Notwithstanding climate impacts, pests like oak processionary moth as well as diseases such as chestnut blight and ash dieback claim the heaviest toll on London’s tree stock. That’s another reason Ffoulkes and his colleagues are looking to plant with more variety. “You don't want to have one single species so it gets wiped out,” he says.

Next, we head to Beddington Park – 58 hectares of formal gardens, lawns and woodland that form part of Ffoulkes' patch – where we survey an avenue of three dozen lime trees, each one hundreds of years old and in various stages of dieback.

Limes at the ends of their lives.

Ffoulkes points out large lumps of dead wood and several entirely decayed crowns. “That’s probably great for bats roosting,” he says. “But it’s a nightmare to manage.”

The main issue is safety. Although the only signs of life on this weekday morning are a woodpecker and a flock of parakeets, the avenue gets a fair amount of foot traffic. That means the worst hit specimens will have to be trimmed back considerably, or removed altogether, working around any winged mammalian residents.

Across the park, Ffoulkes points out the dead stumps of some old chestnuts, their trunks scattered among the grass. Though the decayed trees had to be cut down, their remains were left standing to provide habitat for insects and other animals. “It’s great for stag beetles and such,” Ffoulkes explains.

Deadwood provides excellent habitat, but is often tidied away.

While he and his colleagues work to safeguard what biodiversity is left in public spaces, they have little control over what happens on private land – where, to Ffoulkes’ chagrin, a great many mature trees disappear every year.
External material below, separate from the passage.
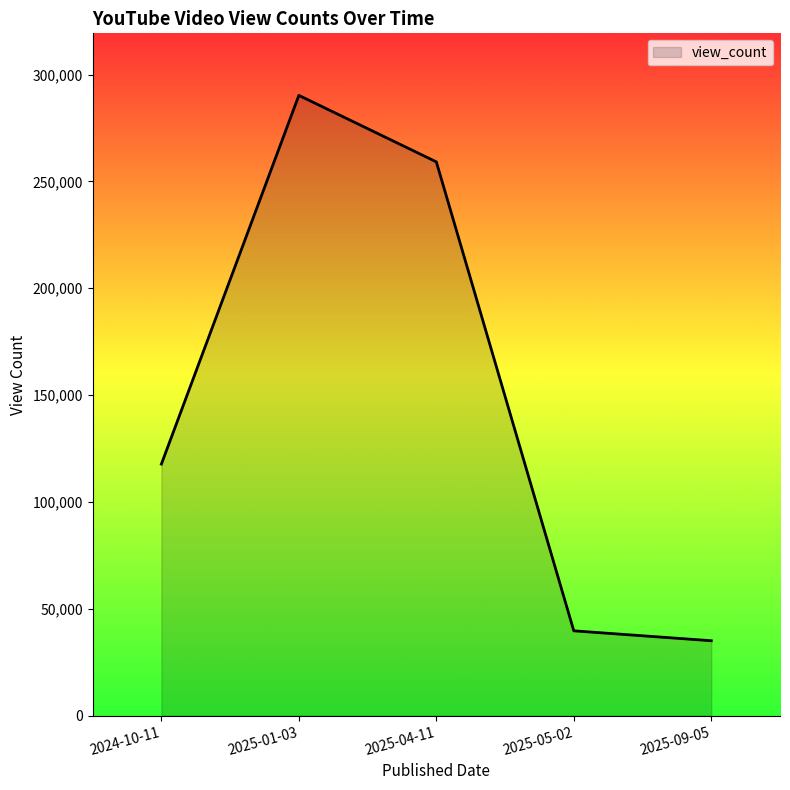

Reading right to left, transcribe all the data shown in this chart.

2025-09-05=35077	2025-05-02=39709	2025-04-11=259148	2025-01-03=290263	2024-10-11=117733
A few weeks after our field trip, more than 130 mature trees are illegally cut down by a developer in Bromley, where Ffoulkes spent his first stint as a tree officer. He’s hopeful that strengthened regulations, which now mean anyone illegally felling a tree can face unlimited fines if prosecuted, will start to act as a deterrent.

After all, he points out, every mature tree that is lost – be it to greedy developers, rampant disease or the warming climate – is pretty much impossible to replace.

“In some cases, you’d need to plant 50 new trees to make up for what you’re losing,” he says. “It’s really about preserving what we’ve got."